HOW TO COMPLETE THIS TASK: Copy out every line of the material below character for character, keeping the original line breaks and order.

TASK DATA:
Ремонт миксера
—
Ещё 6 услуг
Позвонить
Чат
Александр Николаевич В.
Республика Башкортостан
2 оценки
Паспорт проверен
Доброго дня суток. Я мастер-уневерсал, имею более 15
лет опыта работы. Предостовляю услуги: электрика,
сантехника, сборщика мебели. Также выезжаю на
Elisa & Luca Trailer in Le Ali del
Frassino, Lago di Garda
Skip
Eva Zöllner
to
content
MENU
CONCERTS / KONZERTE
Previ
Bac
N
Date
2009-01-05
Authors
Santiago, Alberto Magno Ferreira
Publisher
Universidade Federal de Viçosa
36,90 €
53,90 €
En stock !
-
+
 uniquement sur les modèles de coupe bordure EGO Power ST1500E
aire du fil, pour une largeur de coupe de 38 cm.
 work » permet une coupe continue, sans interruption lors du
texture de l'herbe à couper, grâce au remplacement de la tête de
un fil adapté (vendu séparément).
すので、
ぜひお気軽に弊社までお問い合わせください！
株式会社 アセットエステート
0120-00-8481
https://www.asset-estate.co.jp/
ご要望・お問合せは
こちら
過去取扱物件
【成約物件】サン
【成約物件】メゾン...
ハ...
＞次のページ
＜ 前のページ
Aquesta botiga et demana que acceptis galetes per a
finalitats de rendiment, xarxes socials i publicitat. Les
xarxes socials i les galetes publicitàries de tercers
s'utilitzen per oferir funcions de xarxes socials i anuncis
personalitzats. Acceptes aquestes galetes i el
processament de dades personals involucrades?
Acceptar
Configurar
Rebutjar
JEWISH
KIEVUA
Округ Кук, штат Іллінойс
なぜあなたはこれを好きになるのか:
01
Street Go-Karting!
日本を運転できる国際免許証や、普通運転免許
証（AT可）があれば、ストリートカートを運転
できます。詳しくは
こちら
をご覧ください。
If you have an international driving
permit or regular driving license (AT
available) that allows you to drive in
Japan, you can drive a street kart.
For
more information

ANSWER BOX:
Ремонт миксера
—
Ещё 6 услуг
Позвонить
Чат
Александр Николаевич В.
Республика Башкортостан
2 оценки
Паспорт проверен
Доброго дня суток. Я мастер-уневерсал, имею более 15
лет опыта работы. Предостовляю услуги: электрика,
сантехника, сборщика мебели. Также выезжаю на
Elisa & Luca Trailer in Le Ali del
Frassino, Lago di Garda
Skip
Eva Zöllner
to
content
MENU
CONCERTS / KONZERTE
Previ
Bac
N
Date
2009-01-05
Authors
Santiago, Alberto Magno Ferreira
Publisher
Universidade Federal de Viçosa
36,90 €
53,90 €
En stock !
-
+
 uniquement sur les modèles de coupe bordure EGO Power ST1500E
aire du fil, pour une largeur de coupe de 38 cm.
 work » permet une coupe continue, sans interruption lors du
texture de l'herbe à couper, grâce au remplacement de la tête de
un fil adapté (vendu séparément).
すので、
ぜひお気軽に弊社までお問い合わせください！
株式会社 アセットエステート
0120-00-8481
https://www.asset-estate.co.jp/
ご要望・お問合せは
こちら
過去取扱物件
【成約物件】サン
【成約物件】メゾン...
ハ...
＞次のページ
＜ 前のページ
Aquesta botiga et demana que acceptis galetes per a
finalitats de rendiment, xarxes socials i publicitat. Les
xarxes socials i les galetes publicitàries de tercers
s'utilitzen per oferir funcions de xarxes socials i anuncis
personalitzats. Acceptes aquestes galetes i el
processament de dades personals involucrades?
Acceptar
Configurar
Rebutjar
JEWISH
KIEVUA
Округ Кук, штат Іллінойс
なぜあなたはこれを好きになるのか:
01
Street Go-Karting!
日本を運転できる国際免許証や、普通運転免許
証（AT可）があれば、ストリートカートを運転
できます。詳しくは
こちら
をご覧ください。
If you have an international driving
permit or regular driving license (AT
available) that allows you to drive in
Japan, you can drive a street kart.
For
more information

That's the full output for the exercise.